• Your assignment
Count every line below that contains "церковная", then state the total with no other output.

(Transcribed page contents)
· · · · ·

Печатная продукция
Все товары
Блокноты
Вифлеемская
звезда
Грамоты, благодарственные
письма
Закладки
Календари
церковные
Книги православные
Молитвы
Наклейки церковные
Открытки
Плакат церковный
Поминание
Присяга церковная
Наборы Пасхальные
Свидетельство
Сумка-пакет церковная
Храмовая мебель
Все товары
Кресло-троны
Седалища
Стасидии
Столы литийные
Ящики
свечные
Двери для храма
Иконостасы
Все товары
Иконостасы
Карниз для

· · · · ·

• The answer
2